GIVEN RECORDS: Begin

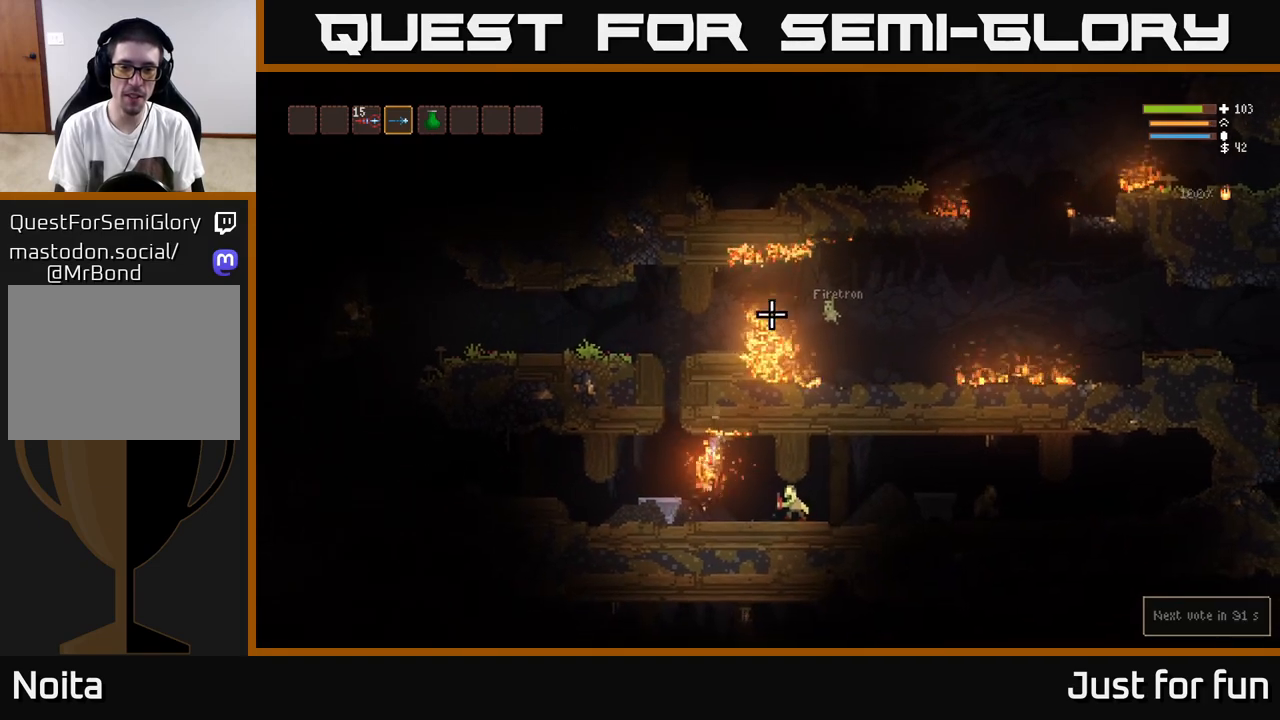
{"buttons": [], "left_stick": "left", "right_stick": "up-right", "events": [[167, "L2", "up"], [183, "left_stick", "center"], [350, "left_stick", "left"]]}
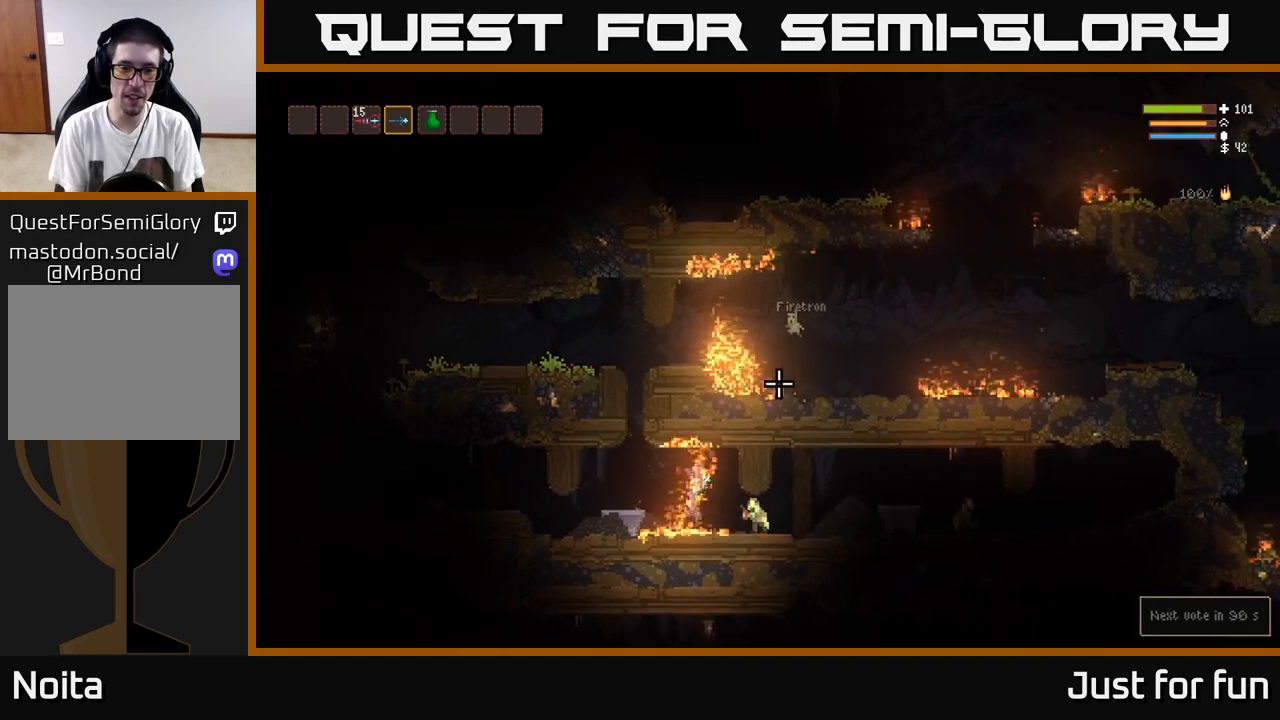
{"buttons": [], "left_stick": "right", "right_stick": "right", "events": [[33, "left_stick", "center"], [100, "left_stick", "right"], [367, "right_stick", "right"]]}
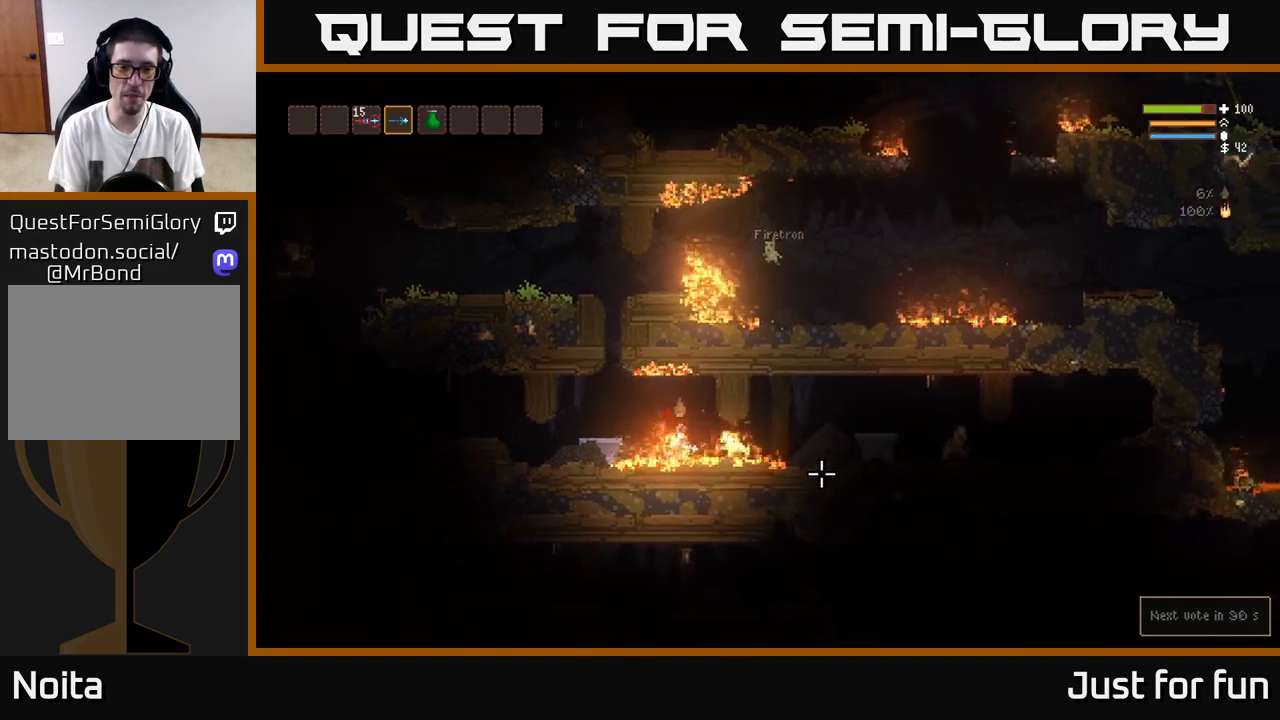
{"buttons": [], "left_stick": "right", "right_stick": "right", "events": [[150, "R2", "down"], [217, "L2", "down"], [233, "R2", "up"], [333, "L2", "up"]]}
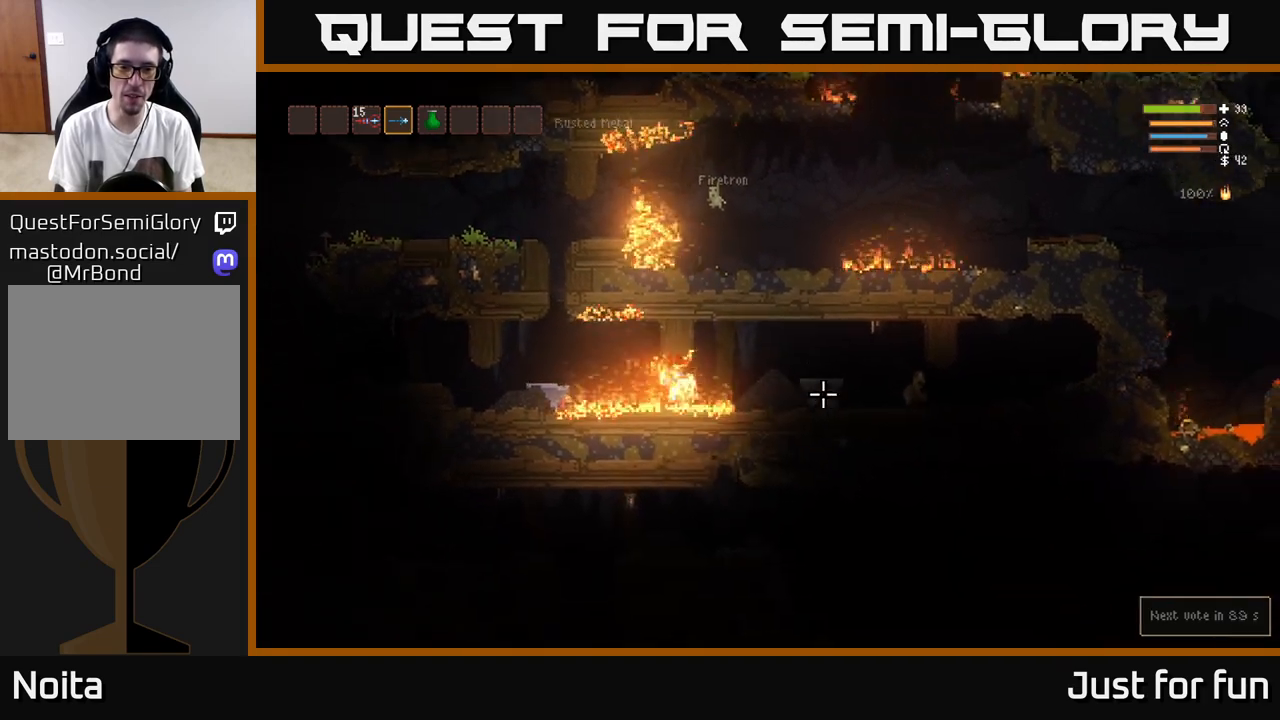
{"buttons": [], "left_stick": "right", "right_stick": "right", "events": [[233, "L2", "down"], [400, "L2", "up"]]}
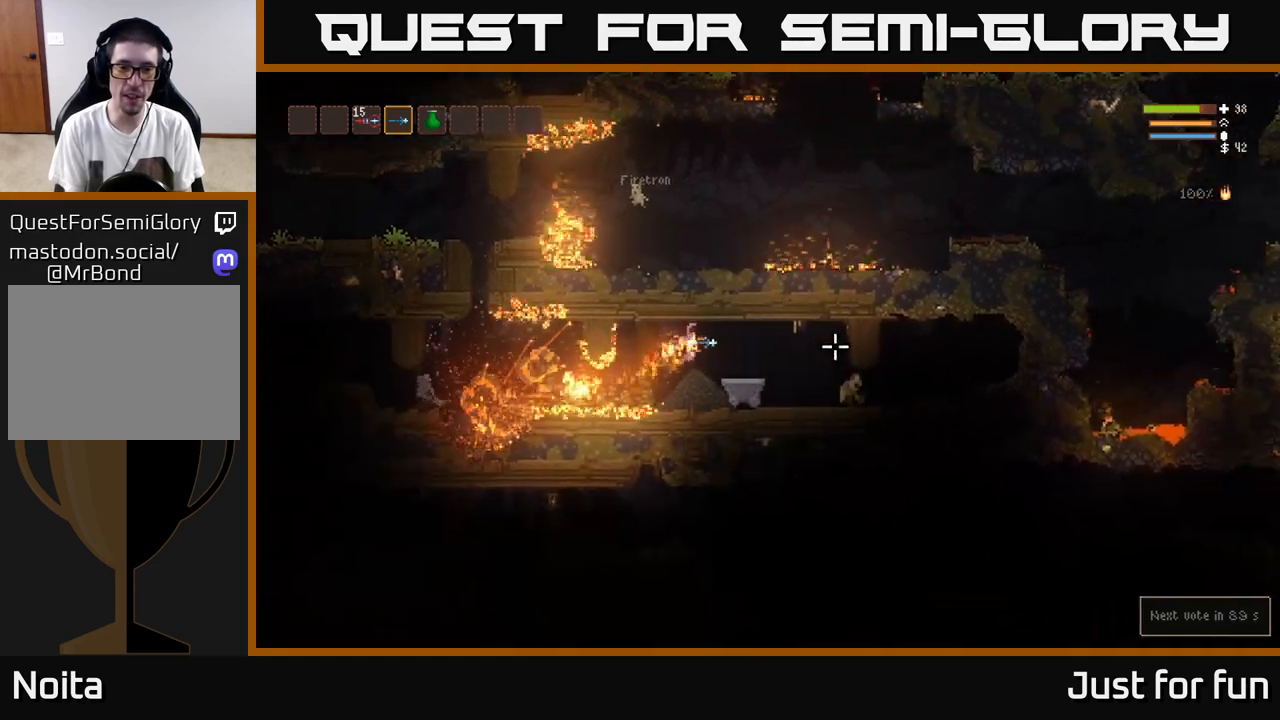
{"buttons": [], "left_stick": "right", "right_stick": "right", "events": [[367, "R2", "down"], [467, "R2", "up"]]}
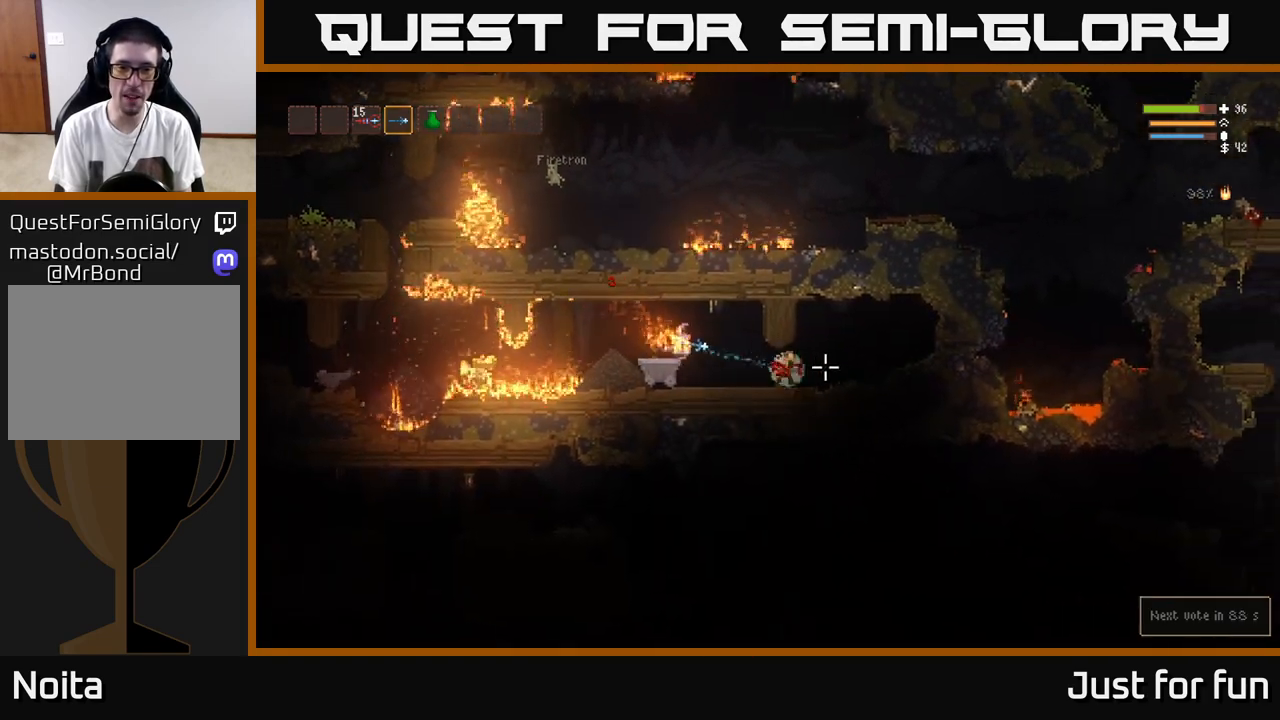
{"buttons": [], "left_stick": "right", "right_stick": "right", "events": [[217, "R2", "down"], [333, "R2", "up"]]}
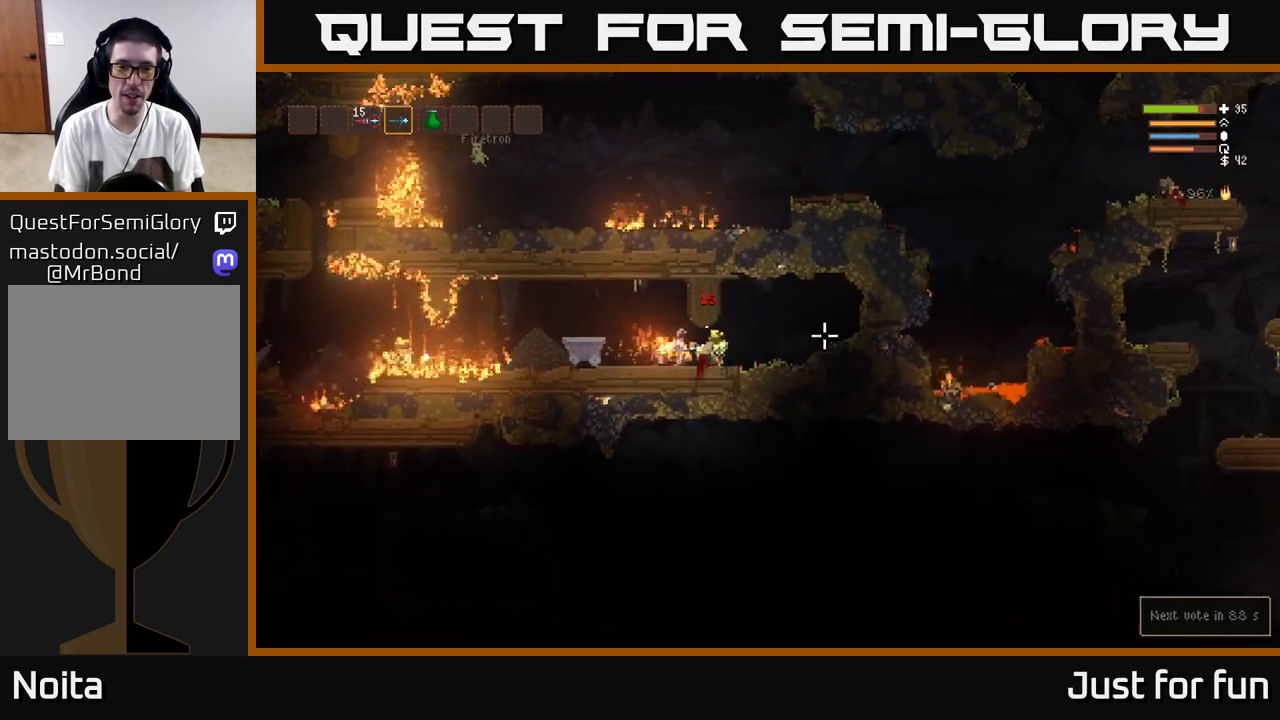
{"buttons": [], "left_stick": "left", "right_stick": "right", "events": [[433, "left_stick", "left"]]}
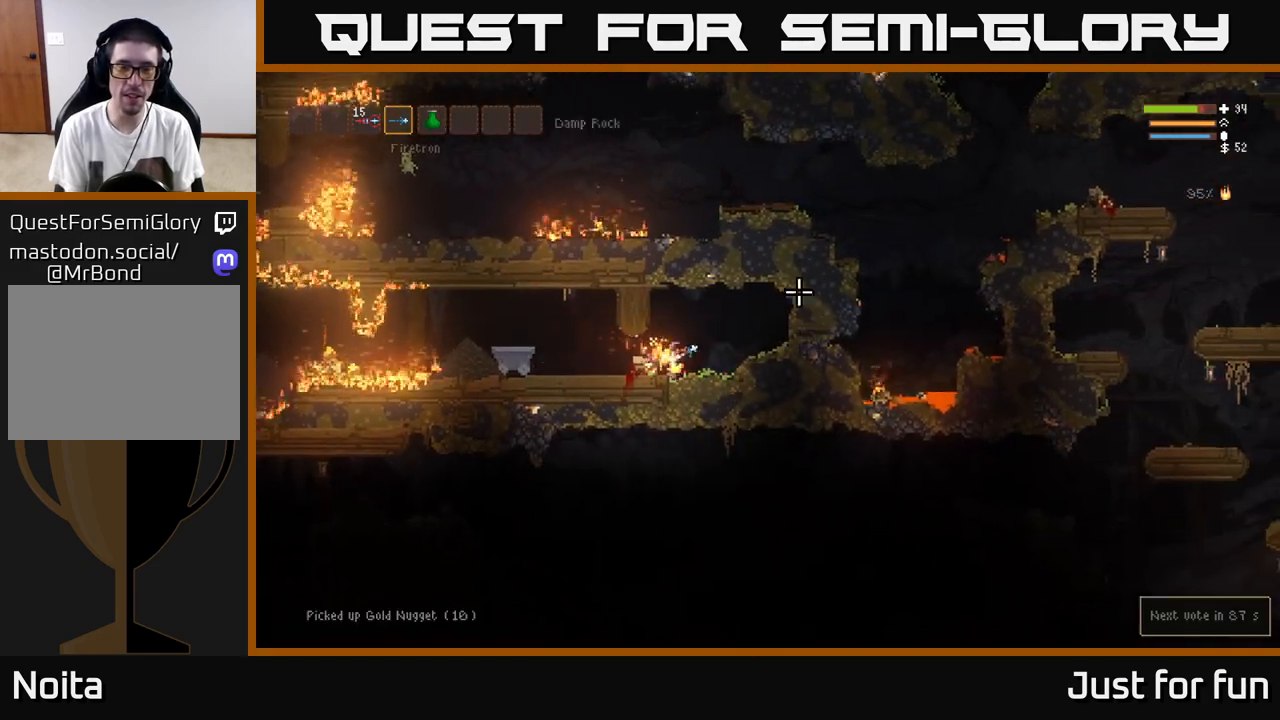
{"buttons": [], "left_stick": "left", "right_stick": "up-left", "events": [[33, "L2", "down"], [50, "right_stick", "up-left"], [167, "L2", "up"]]}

GIVEN RECORDS: End

WHAT THIS TASK INVOLVES: Transcribe all of the records exactly, without reproducing their pictures.

FINISHED EXERCISE:
{"buttons": [], "left_stick": "left", "right_stick": "up-right", "events": [[167, "L2", "up"], [183, "left_stick", "center"], [350, "left_stick", "left"]]}
{"buttons": [], "left_stick": "right", "right_stick": "right", "events": [[33, "left_stick", "center"], [100, "left_stick", "right"], [367, "right_stick", "right"]]}
{"buttons": [], "left_stick": "right", "right_stick": "right", "events": [[150, "R2", "down"], [217, "L2", "down"], [233, "R2", "up"], [333, "L2", "up"]]}
{"buttons": [], "left_stick": "right", "right_stick": "right", "events": [[233, "L2", "down"], [400, "L2", "up"]]}
{"buttons": [], "left_stick": "right", "right_stick": "right", "events": [[367, "R2", "down"], [467, "R2", "up"]]}
{"buttons": [], "left_stick": "right", "right_stick": "right", "events": [[217, "R2", "down"], [333, "R2", "up"]]}
{"buttons": [], "left_stick": "left", "right_stick": "right", "events": [[433, "left_stick", "left"]]}
{"buttons": [], "left_stick": "left", "right_stick": "up-left", "events": [[33, "L2", "down"], [50, "right_stick", "up-left"], [167, "L2", "up"]]}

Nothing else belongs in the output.